Saved data entries:
····················
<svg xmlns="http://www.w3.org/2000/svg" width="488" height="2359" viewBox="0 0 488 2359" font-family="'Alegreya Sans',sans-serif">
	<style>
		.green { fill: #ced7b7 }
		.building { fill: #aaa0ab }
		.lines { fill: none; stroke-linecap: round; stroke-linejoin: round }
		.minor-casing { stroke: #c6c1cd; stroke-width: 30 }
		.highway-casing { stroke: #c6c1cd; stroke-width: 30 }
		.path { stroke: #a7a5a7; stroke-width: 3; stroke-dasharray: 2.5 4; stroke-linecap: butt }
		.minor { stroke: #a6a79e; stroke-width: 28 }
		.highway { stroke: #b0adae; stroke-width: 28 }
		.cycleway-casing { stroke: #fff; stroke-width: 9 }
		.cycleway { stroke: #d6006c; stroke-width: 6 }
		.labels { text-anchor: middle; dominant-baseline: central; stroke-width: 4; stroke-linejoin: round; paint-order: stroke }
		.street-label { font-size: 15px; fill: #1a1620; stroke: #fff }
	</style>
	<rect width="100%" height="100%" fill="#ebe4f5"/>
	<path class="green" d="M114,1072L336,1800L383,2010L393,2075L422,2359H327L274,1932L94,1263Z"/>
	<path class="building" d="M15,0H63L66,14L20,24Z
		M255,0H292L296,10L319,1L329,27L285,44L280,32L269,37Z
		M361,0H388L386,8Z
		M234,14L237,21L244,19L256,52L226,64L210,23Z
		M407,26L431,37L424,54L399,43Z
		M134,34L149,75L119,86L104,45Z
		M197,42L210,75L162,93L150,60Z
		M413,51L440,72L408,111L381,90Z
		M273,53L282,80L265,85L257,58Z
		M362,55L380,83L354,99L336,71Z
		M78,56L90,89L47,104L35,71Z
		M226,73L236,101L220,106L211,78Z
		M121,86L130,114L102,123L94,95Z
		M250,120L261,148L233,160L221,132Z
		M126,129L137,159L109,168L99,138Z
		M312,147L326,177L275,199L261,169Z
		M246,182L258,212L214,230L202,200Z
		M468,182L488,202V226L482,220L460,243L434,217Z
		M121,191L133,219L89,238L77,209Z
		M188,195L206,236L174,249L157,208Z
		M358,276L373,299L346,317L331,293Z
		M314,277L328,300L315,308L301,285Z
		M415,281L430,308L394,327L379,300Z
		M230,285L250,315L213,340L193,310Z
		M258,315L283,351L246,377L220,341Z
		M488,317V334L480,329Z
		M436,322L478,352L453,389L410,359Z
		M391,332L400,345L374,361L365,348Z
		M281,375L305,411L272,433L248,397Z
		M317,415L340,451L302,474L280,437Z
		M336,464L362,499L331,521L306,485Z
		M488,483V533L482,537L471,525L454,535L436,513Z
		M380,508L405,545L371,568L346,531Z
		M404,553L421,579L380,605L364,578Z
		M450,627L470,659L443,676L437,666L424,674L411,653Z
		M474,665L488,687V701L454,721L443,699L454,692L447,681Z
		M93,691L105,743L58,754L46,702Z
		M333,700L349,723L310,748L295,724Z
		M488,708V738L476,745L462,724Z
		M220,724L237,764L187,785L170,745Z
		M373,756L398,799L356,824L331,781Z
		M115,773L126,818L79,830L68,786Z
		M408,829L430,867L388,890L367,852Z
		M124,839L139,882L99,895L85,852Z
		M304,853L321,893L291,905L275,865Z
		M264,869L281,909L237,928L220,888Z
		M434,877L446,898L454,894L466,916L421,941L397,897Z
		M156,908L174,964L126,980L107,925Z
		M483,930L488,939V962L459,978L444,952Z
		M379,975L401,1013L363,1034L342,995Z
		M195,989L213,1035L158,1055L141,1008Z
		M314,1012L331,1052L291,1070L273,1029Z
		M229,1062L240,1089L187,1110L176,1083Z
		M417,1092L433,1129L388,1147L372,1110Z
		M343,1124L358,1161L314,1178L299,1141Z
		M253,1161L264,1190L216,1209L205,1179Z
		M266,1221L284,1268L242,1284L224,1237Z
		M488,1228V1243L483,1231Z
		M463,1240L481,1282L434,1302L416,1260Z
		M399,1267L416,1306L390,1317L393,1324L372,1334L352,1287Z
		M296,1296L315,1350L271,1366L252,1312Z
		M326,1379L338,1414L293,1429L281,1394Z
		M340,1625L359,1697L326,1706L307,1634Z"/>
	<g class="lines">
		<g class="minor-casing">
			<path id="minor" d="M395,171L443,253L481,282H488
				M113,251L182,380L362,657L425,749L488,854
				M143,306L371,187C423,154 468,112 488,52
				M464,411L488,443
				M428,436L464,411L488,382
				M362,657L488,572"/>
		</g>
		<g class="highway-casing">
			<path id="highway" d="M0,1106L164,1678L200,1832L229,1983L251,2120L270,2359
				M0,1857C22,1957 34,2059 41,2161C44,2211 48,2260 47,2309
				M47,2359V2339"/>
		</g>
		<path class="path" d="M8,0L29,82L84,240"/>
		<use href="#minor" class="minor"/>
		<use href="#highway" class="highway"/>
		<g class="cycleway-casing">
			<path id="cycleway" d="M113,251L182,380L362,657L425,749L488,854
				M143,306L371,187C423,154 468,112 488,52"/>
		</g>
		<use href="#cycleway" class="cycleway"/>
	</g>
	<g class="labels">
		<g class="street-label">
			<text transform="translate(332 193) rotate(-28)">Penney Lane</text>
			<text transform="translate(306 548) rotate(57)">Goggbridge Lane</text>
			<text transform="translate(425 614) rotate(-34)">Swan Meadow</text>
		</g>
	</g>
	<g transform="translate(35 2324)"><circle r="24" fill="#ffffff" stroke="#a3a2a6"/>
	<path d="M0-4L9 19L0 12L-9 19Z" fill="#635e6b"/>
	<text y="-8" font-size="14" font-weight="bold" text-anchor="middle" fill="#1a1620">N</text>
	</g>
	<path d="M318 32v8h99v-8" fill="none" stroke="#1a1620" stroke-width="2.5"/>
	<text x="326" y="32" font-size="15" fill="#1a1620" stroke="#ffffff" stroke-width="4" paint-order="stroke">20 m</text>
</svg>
····················
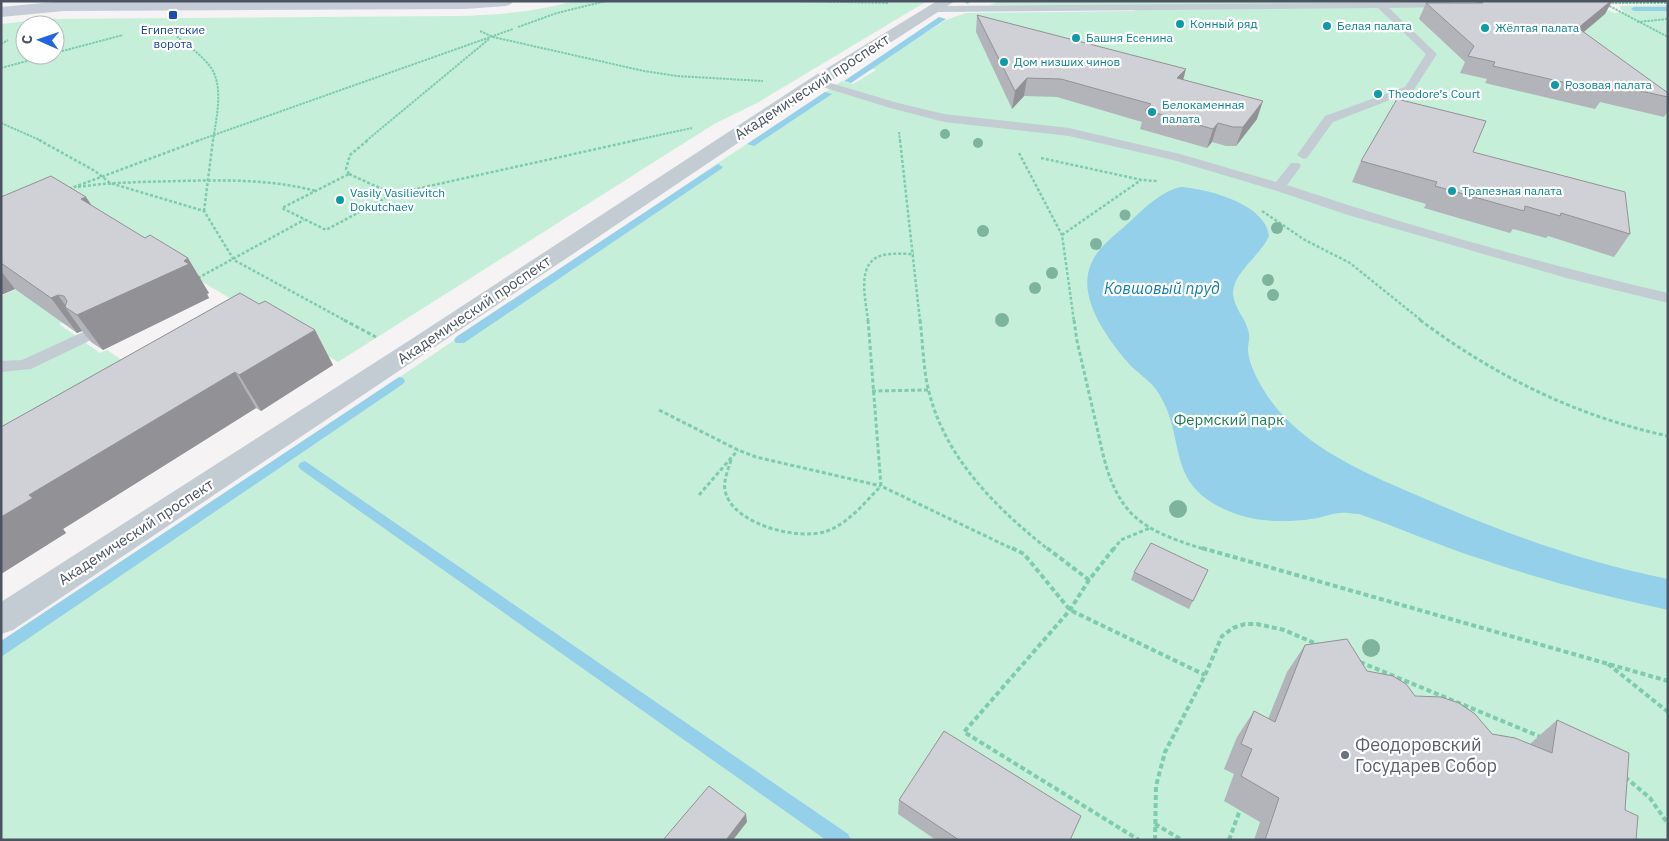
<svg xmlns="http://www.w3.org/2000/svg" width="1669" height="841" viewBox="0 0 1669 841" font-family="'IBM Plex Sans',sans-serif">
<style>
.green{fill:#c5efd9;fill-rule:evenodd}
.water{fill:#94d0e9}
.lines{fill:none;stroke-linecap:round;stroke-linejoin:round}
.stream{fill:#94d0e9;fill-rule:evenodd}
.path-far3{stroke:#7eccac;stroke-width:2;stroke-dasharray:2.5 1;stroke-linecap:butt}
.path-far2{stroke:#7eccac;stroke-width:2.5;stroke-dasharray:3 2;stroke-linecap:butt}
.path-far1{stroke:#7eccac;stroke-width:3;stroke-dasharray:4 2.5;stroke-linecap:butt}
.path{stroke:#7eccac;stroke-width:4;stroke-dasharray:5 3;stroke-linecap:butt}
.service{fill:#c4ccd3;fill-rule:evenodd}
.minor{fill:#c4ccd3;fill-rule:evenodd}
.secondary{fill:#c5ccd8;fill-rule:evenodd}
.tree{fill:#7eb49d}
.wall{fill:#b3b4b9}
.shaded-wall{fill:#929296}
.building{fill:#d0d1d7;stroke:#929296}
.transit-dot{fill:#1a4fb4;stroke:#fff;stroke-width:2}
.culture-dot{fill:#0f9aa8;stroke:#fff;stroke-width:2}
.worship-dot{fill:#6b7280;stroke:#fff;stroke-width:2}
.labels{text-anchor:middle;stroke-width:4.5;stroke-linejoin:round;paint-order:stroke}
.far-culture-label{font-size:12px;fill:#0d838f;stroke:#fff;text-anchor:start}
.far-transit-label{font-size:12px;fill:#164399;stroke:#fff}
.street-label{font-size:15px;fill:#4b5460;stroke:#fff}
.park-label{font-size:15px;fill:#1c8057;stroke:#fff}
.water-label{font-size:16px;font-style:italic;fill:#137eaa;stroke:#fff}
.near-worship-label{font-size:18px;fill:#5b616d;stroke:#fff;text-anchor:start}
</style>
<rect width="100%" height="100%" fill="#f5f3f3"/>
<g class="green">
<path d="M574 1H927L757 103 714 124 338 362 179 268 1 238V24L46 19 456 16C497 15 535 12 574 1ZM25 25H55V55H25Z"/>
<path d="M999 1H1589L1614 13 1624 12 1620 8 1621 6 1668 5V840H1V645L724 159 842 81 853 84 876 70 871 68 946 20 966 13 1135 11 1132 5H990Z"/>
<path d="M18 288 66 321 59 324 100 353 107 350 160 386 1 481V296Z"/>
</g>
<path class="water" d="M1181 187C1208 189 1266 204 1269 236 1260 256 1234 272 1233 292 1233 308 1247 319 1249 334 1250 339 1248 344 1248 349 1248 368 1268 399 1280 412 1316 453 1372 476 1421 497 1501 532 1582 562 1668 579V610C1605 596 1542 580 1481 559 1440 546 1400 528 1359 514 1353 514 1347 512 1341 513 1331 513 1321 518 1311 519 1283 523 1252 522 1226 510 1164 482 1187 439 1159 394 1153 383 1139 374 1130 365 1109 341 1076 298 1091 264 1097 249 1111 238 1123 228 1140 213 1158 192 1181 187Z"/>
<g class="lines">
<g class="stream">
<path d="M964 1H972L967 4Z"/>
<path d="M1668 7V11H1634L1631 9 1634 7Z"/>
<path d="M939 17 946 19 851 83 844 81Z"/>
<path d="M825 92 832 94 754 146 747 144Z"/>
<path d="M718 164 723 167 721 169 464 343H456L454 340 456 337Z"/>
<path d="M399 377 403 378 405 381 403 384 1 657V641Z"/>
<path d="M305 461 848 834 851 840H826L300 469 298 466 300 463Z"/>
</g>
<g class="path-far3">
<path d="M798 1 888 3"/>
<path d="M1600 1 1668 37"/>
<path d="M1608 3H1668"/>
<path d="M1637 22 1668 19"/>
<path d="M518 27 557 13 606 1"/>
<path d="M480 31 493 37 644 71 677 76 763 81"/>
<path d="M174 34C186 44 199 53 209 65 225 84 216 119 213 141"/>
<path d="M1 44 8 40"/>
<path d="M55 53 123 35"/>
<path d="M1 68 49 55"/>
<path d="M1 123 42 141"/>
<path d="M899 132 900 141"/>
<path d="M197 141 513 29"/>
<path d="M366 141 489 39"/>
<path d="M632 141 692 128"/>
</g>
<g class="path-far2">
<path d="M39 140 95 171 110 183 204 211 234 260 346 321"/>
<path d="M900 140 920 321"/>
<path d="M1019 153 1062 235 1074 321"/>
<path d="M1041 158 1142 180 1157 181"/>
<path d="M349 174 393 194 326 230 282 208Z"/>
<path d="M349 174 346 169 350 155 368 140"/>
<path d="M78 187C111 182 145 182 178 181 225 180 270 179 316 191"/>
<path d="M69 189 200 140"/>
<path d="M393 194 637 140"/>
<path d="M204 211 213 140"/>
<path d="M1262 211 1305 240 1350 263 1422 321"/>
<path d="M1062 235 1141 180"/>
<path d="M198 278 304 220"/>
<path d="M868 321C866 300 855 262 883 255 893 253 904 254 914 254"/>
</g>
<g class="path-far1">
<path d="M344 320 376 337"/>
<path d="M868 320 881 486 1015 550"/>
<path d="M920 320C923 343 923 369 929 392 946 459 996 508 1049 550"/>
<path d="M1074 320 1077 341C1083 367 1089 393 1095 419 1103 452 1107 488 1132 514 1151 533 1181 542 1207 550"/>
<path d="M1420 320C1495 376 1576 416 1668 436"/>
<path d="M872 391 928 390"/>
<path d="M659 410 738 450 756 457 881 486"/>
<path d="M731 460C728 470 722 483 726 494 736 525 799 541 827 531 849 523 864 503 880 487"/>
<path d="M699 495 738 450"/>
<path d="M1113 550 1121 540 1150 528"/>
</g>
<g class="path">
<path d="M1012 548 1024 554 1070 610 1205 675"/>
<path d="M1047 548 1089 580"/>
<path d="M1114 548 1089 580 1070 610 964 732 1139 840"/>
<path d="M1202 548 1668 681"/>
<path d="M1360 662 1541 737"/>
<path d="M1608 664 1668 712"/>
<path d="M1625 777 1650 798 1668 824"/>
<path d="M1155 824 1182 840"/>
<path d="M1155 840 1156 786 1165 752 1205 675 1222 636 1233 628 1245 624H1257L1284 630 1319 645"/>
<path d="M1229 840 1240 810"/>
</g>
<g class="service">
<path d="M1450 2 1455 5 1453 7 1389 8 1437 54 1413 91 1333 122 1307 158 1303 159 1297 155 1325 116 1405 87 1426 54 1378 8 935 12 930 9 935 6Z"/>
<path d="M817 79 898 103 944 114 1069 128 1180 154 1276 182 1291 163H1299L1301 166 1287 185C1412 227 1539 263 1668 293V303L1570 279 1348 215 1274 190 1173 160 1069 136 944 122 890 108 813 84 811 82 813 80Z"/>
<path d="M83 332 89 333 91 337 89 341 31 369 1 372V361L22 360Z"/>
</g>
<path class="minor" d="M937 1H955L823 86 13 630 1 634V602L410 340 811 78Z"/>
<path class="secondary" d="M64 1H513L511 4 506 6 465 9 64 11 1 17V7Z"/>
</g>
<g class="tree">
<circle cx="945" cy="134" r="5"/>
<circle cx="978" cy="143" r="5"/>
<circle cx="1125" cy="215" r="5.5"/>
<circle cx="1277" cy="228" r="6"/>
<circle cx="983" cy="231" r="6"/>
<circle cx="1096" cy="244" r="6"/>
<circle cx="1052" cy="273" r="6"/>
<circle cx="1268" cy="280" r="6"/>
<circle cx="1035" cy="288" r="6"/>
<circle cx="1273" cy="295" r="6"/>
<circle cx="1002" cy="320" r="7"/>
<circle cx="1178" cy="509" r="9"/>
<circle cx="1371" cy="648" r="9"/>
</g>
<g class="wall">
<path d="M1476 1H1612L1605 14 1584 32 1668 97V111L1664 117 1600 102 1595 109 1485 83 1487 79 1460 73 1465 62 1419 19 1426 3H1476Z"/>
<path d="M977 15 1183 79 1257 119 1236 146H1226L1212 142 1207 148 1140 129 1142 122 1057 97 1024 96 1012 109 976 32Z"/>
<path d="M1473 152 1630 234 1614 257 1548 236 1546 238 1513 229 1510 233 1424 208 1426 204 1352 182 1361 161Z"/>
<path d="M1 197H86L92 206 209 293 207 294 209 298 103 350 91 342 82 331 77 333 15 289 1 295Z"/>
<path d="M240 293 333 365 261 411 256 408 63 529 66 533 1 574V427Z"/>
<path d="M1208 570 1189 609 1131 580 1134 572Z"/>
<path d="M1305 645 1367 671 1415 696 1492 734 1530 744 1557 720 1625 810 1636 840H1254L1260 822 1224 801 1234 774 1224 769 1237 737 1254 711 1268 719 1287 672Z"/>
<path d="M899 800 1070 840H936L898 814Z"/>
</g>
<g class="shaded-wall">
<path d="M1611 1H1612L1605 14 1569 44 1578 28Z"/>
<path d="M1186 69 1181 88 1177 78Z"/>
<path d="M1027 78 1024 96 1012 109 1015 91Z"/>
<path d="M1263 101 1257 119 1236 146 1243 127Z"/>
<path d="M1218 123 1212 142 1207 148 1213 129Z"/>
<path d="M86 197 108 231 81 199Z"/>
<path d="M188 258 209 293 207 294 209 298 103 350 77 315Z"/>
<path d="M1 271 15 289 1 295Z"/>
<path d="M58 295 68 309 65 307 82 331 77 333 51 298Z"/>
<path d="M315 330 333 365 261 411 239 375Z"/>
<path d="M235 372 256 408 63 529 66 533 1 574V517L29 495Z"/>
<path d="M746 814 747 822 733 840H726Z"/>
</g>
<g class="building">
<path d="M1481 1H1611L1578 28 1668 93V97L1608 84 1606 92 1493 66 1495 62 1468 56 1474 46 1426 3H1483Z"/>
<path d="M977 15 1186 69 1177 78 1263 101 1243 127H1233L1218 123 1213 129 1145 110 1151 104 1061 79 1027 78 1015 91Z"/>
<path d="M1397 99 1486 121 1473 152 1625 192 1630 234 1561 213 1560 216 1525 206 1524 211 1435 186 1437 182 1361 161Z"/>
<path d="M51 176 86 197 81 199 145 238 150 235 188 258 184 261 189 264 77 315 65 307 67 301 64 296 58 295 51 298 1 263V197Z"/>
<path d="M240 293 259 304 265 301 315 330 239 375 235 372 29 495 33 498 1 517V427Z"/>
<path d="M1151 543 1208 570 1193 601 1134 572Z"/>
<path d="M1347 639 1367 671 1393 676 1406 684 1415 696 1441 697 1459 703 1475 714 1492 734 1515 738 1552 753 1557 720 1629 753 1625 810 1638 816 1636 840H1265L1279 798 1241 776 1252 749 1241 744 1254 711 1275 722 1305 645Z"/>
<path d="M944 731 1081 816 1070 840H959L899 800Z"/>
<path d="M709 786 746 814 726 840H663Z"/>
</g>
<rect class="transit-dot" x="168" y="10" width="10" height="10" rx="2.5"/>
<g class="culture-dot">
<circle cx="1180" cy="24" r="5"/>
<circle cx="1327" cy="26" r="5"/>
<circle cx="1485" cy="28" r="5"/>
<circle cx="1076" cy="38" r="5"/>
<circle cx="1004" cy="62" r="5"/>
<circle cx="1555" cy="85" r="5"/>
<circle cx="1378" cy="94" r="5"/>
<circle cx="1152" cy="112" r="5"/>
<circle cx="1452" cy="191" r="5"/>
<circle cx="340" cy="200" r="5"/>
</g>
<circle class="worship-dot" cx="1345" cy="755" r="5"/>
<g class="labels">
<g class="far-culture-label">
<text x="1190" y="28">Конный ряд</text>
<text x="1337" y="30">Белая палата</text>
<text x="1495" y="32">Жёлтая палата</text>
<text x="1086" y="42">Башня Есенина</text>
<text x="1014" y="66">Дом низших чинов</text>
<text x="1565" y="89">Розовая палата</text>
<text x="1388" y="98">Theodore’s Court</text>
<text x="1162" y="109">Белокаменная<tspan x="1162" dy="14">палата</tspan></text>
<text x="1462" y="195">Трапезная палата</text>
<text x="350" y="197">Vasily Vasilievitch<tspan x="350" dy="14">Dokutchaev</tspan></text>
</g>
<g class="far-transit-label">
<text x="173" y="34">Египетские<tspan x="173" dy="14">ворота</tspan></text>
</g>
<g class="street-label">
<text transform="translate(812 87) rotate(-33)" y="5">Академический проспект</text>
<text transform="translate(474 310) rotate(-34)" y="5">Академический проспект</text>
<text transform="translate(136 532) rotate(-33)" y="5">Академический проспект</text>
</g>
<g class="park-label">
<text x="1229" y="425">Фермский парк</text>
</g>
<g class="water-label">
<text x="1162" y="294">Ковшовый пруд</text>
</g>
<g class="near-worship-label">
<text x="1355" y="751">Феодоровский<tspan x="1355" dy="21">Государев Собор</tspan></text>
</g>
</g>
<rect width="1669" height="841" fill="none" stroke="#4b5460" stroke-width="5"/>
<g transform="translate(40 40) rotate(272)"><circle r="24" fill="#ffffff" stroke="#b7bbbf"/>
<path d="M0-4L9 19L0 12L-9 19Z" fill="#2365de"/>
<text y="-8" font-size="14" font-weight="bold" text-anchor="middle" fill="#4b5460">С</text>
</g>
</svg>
····················
What to produce: Tell how many lines in the data hold the string "xmlns", giving the number by itself.

Response: 2